Starting seventh, Miller quickly made his way forward. He was second at the end of two laps. One lap later, he grabbed the lead from Jorge Martin. Once in the lead, Miller posted three consecutive fastest laps and was never seriously challenged. It was Australian native Miller’s first race win of the season and his sixth podium finish.

The proximity to his home turf was not lost.

“I can ride a motorcycle sometimes,” Miller said in NBC Sports’ post-race coverage. “I felt amazing all weekend since I rolled out on the first practice. It feels so awesome to be racing on this side of the world.

“What an amazing day. It’s awesome; we have the home Grand Prix coming up shortly. Wedding coming up in a couple of weeks. I’m over the moon; can’t thank everyone enough.”

Miller beat Brad Binder to the line by 3.4 seconds with third-place Jorge Martin finishing about one second behind.

But the center of the storm was located just inside the top 10 as both Quartararo and Bagnaia started deep in the field.

Quartararo was on the outside of row three in ninth with Bagnaia one row behind in 12th. Neither rider moved up significantly, but the championship continued to be of primary importance as Bagnaia put in a patented late-race charge to settle onto Quartararo’s back tire, which would have allowed the championship leader to gain only a single point.

On the final lap, Bagnaia charged just a little too hard and crashed under heavy braking, throwing away the seven points he would have earned for a ninth-place finish.

The day was even more dramatic for the rider who entered the MotoGP Japanese Grand Prix third in the standings. On the sighting lap, Aleix Espargaro had an alarm sound, so he peeled off into the pits, dropped his primary bike and jumped aboard the backup. Starting from pit lane, he trailed the field and was never able to climb into the points. An undisclosed electronic problem was the culprit.

For Quartararo, gaining eight points on the competition was more than a moral victory. This was a track on which he expected to run moderately, and he did, but the problems for his rivals gives him renewed focus with four rounds remaining.

Next week, the series heads to Thailand and then Miller’s home track of Phillip Island in Australia. They will close out the Pacific Rim portion of the schedule before heading to Spain for the finale in early November.

It would appear team orders are not in play among the Ducati riders. Last week’s winner Enea Bastianini made an aggressive early move on Bagnaia for position before the championship contender wrestled the spot back.

In his second race back following arm surgery, Marc Marquez won the pole. His last pole was more than 1,000 days ago on this same track in 2019, the last time the series competed at Motegi.
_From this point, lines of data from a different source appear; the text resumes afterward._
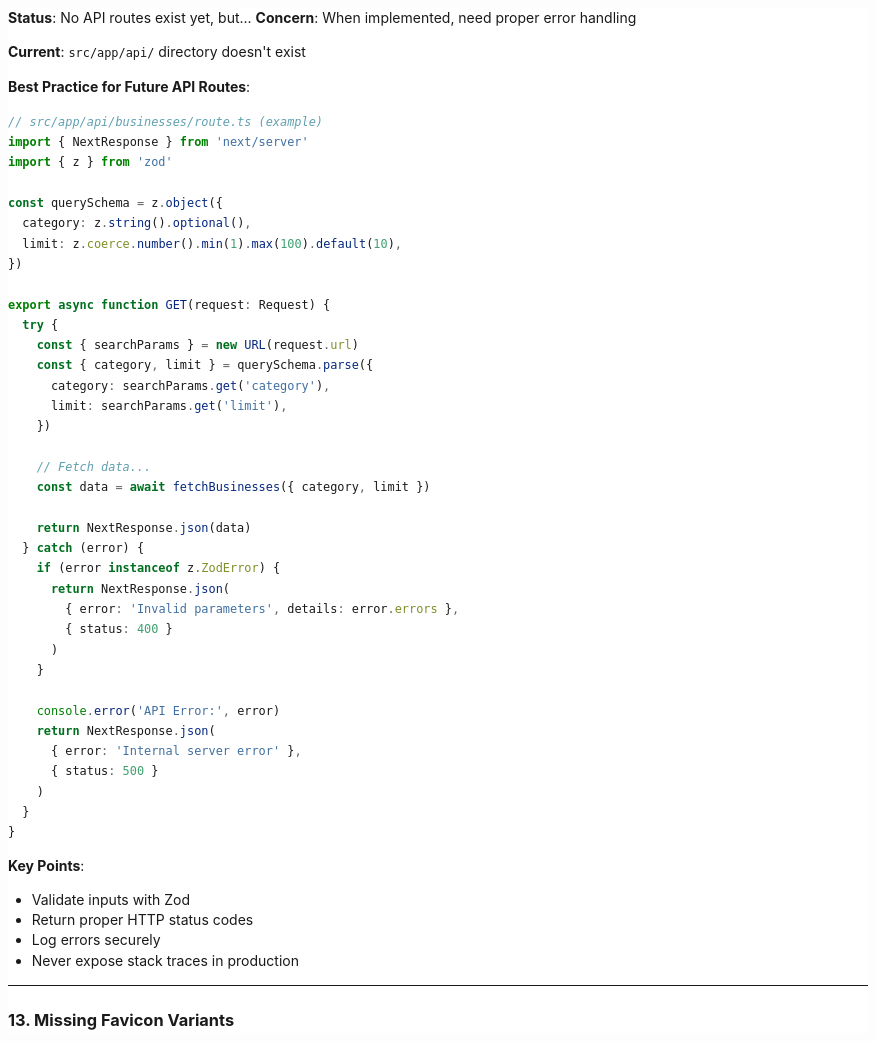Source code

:**Status**: No API routes exist yet, but...
**Concern**: When implemented, need proper error handling

**Current**: `src/app/api/` directory doesn't exist

**Best Practice for Future API Routes**:
```typescript
// src/app/api/businesses/route.ts (example)
import { NextResponse } from 'next/server'
import { z } from 'zod'

const querySchema = z.object({
  category: z.string().optional(),
  limit: z.coerce.number().min(1).max(100).default(10),
})

export async function GET(request: Request) {
  try {
    const { searchParams } = new URL(request.url)
    const { category, limit } = querySchema.parse({
      category: searchParams.get('category'),
      limit: searchParams.get('limit'),
    })

    // Fetch data...
    const data = await fetchBusinesses({ category, limit })

    return NextResponse.json(data)
  } catch (error) {
    if (error instanceof z.ZodError) {
      return NextResponse.json(
        { error: 'Invalid parameters', details: error.errors },
        { status: 400 }
      )
    }

    console.error('API Error:', error)
    return NextResponse.json(
      { error: 'Internal server error' },
      { status: 500 }
    )
  }
}
```

**Key Points**:
- Validate inputs with Zod
- Return proper HTTP status codes
- Log errors securely
- Never expose stack traces in production

---

### 13. **Missing Favicon Variants**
Marquez slipped to fifth in the middle stages of the race, before regaining a position to finish just off the podium.

In Moto2 competition, Ai Ogura beat Augusto Fernandez to close the gap in that championship to two points. Fernandez holds the scant lead. Alonso Lopez rounded out the podium.

Both American riders, Cameron Beaubier and Joe Roberts finished just outside the top 10 in 11th and 12th respectively.